## Instructions to follow
What is the number of lines in the entries that contain the word "wrist"? Answer with that figure alone.

[Data excerpts]
====
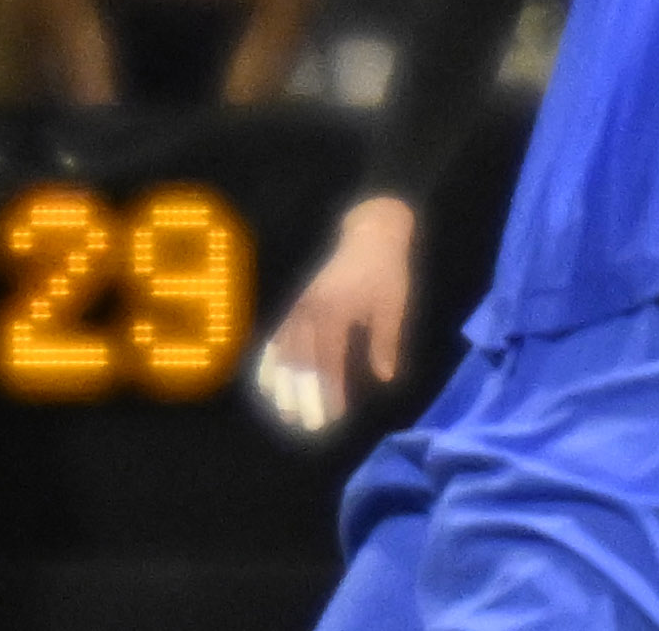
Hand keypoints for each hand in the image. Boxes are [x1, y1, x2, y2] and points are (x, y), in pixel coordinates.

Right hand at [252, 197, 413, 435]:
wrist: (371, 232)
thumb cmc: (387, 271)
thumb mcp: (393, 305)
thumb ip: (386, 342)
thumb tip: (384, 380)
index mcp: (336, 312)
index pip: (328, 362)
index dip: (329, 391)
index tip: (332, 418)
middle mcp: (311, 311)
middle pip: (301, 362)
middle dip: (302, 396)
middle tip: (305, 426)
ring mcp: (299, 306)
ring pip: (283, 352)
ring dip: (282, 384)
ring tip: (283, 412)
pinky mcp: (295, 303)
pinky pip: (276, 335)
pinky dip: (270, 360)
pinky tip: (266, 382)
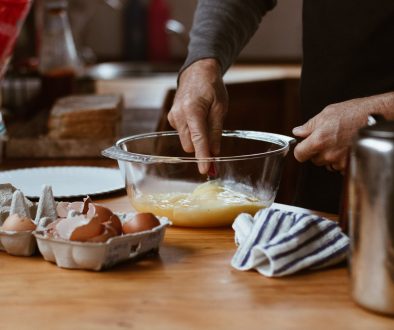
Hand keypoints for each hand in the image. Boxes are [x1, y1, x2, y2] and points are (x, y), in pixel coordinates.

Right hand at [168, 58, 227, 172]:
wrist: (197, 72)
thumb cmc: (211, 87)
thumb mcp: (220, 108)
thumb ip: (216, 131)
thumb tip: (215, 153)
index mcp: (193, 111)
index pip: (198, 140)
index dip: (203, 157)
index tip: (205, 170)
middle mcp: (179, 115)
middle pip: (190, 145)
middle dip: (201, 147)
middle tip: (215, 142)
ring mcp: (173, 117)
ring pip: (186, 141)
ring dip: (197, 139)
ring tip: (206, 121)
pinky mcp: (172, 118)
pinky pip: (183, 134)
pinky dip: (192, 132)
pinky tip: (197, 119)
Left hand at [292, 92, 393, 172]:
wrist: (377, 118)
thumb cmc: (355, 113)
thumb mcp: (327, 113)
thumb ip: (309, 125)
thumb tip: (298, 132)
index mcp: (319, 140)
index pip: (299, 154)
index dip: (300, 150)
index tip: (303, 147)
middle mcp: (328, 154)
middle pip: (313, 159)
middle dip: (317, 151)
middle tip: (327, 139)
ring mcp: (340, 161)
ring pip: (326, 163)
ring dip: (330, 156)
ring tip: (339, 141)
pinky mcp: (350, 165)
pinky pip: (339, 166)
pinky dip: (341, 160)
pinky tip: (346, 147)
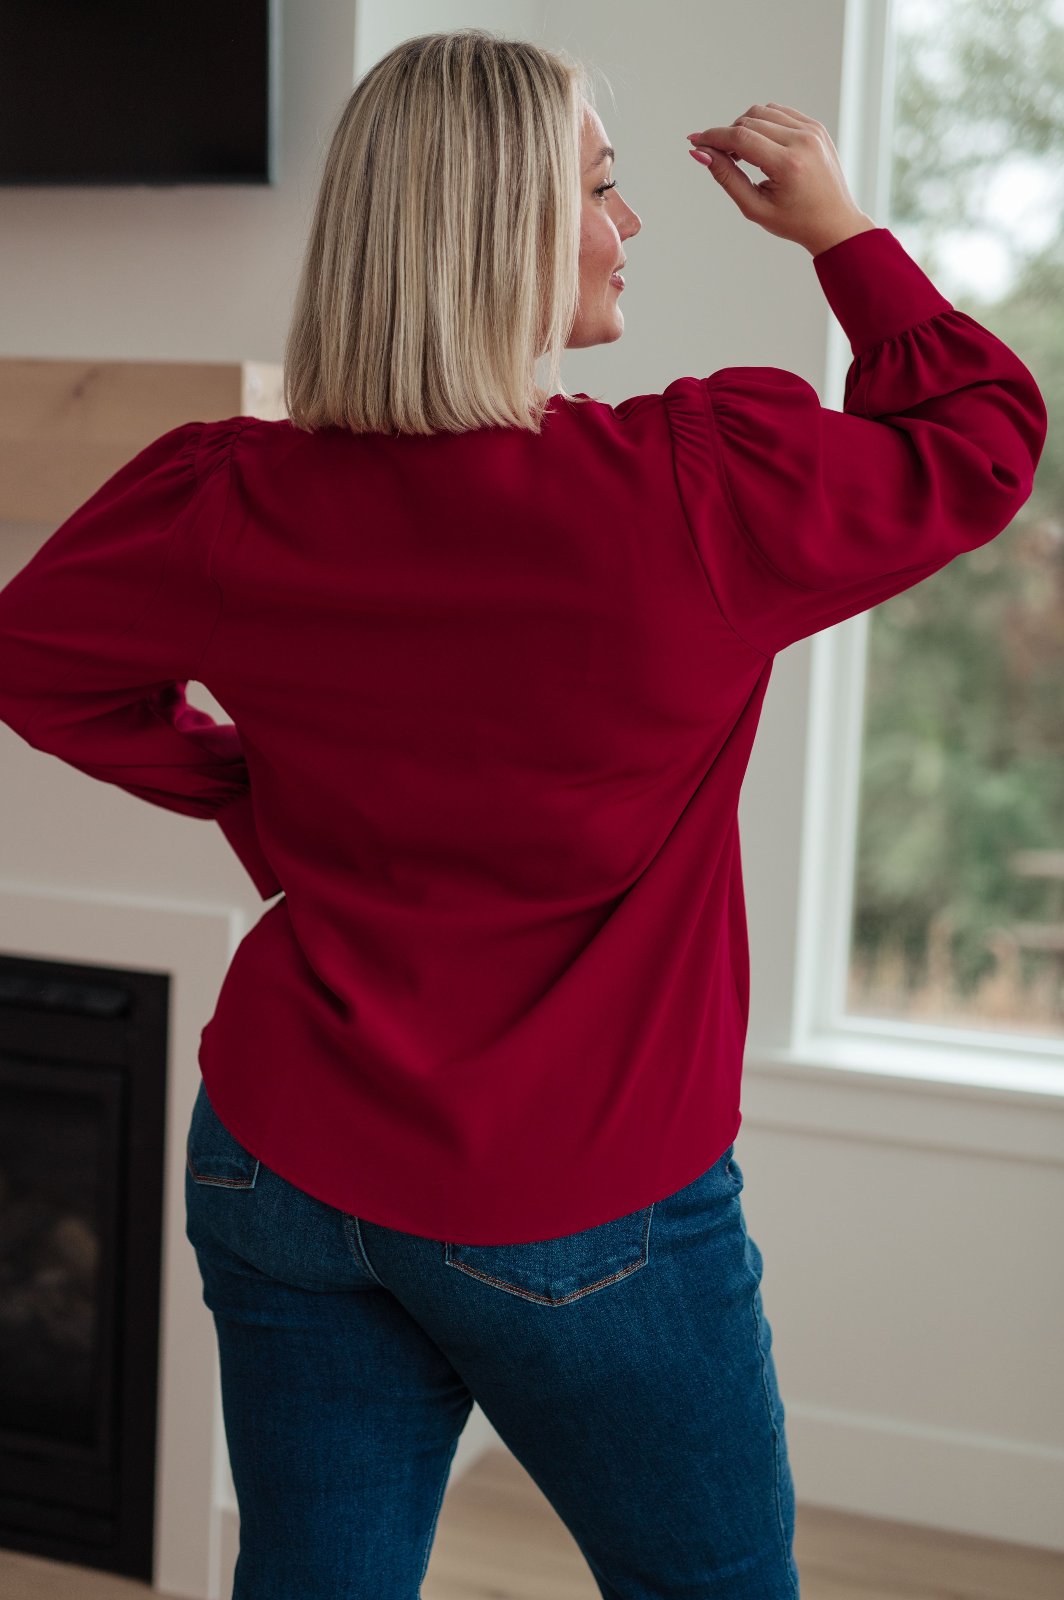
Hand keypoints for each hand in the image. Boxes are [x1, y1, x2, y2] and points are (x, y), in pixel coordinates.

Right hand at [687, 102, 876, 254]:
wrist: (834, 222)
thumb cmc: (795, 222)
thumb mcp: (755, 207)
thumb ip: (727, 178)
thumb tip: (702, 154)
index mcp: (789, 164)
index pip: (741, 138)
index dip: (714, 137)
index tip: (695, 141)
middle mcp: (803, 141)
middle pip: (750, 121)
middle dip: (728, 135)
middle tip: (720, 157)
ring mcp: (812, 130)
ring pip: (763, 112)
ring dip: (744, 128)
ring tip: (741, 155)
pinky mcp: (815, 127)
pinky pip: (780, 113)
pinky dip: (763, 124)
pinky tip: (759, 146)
====
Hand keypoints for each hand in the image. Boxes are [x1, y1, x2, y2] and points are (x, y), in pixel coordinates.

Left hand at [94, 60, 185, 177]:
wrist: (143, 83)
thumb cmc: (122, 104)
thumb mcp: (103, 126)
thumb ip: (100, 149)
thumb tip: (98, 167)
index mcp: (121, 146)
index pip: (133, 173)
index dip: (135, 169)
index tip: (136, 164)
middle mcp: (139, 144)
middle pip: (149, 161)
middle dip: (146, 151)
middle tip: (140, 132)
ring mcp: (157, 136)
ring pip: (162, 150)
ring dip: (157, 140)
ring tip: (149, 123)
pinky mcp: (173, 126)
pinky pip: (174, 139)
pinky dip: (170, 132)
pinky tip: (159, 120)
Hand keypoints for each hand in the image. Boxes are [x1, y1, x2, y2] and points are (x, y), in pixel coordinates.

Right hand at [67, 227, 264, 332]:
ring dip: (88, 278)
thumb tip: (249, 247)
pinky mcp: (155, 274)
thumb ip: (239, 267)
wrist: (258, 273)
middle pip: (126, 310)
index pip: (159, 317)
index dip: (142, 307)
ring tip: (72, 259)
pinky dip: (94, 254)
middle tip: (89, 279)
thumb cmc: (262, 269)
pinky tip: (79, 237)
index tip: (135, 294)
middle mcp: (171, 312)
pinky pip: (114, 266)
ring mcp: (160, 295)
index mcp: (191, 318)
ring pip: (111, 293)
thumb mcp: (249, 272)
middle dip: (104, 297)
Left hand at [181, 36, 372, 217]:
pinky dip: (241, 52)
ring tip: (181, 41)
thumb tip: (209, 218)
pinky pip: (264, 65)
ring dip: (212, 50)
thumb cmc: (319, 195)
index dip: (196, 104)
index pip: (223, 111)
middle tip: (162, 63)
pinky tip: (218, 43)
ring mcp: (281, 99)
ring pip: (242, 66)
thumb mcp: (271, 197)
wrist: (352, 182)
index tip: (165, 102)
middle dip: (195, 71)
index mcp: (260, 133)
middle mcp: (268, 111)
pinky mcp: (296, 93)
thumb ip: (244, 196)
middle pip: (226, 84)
====
## The completed task
7